Aspiring Parent FAQs
Working with an egg donor bank as part of your fertility journey can feel overwhelming. MyEggBank is here to answer your questions at every step down the pathway to parenthood. We’ve provided answers to some of the most common questions we get from aspiring parents about egg donation, and you can contact us at any time to learn more.
The primary difference between synchronous donation, sometimes referred to as “fresh” donation, and asynchronous donation, sometimes referred to as “frozen” donation, is the time at which the donor egg is fertilized. With fresh cycles, the donor egg is fertilized immediately after retrieval, and with frozen cycles, the donor egg is cryogenically preserved and fertilized when you are ready to create embryos.

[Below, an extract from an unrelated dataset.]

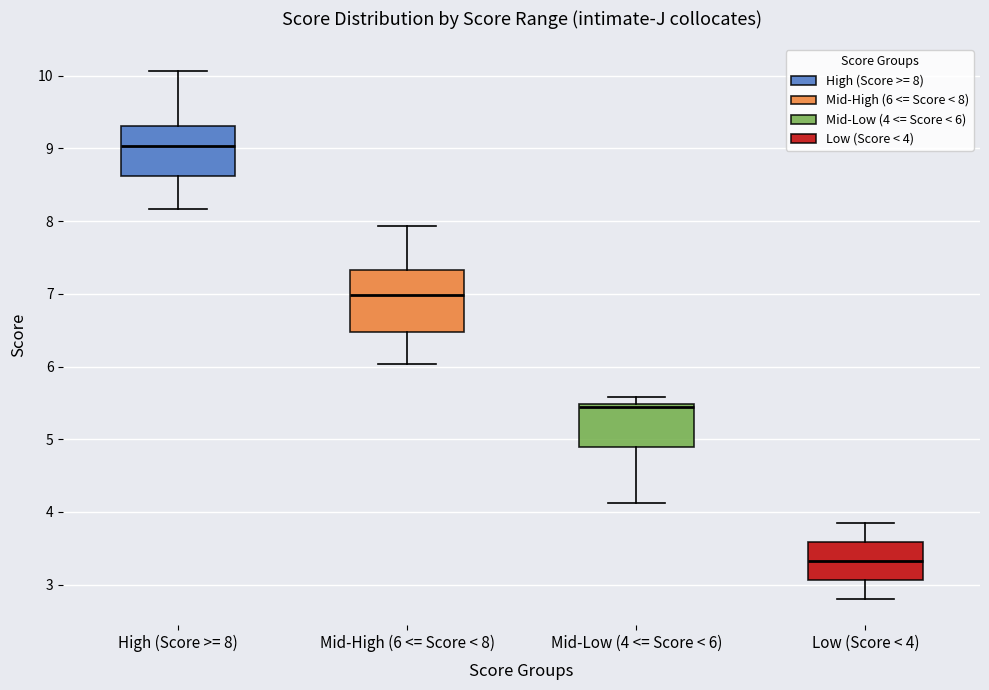

Where does the lower whisker of the box for Mid-Low (4 <= Score < 6) end on the y-axis? The values are not printed on the chart, so give them approximately, as read against the axis.

4.1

MyEggBank’s screening processes meet or exceed FDA and ASRM (American Society for Reproductive Medicine) guidelines. In addition to basic health requirements, our donors provide a thorough medical history, educational and work history, and undergo clinical assessments for physical and mental health. All our donors also receive medical testing for reproductive and sexual health, as well as genetic testing.
MyEggBank has the largest egg donor database in North America, full of rigorously screened, racially and ethnically diverse egg donors. Once you create an account with us, you’ll get full access to search that database by a variety of filters, and even “favorite” the donors you prefer. Once you’ve selected an available egg donor, you’ll work with your donor coordinator to determine the best match for your family based on which type of donation cycle you prefer and other personal criteria.
MyEggBank provides a complete genetics profile for each donor. This report details the donor’s medical information as well as a three-generation family history as elicited from a board-certified genetic counselor. If the genetic counselor believes that the medical or family history may increase the risk of certain conditions above general population risk, this information will be specified in the genetic profile.
Residual risk means that there is always a small chance that an egg donor could carry a genetic mutation not detected by genetic testing. You will be informed of residual risk by the MEB genetic report and your clinical team along with your egg donor’s genetic testing results.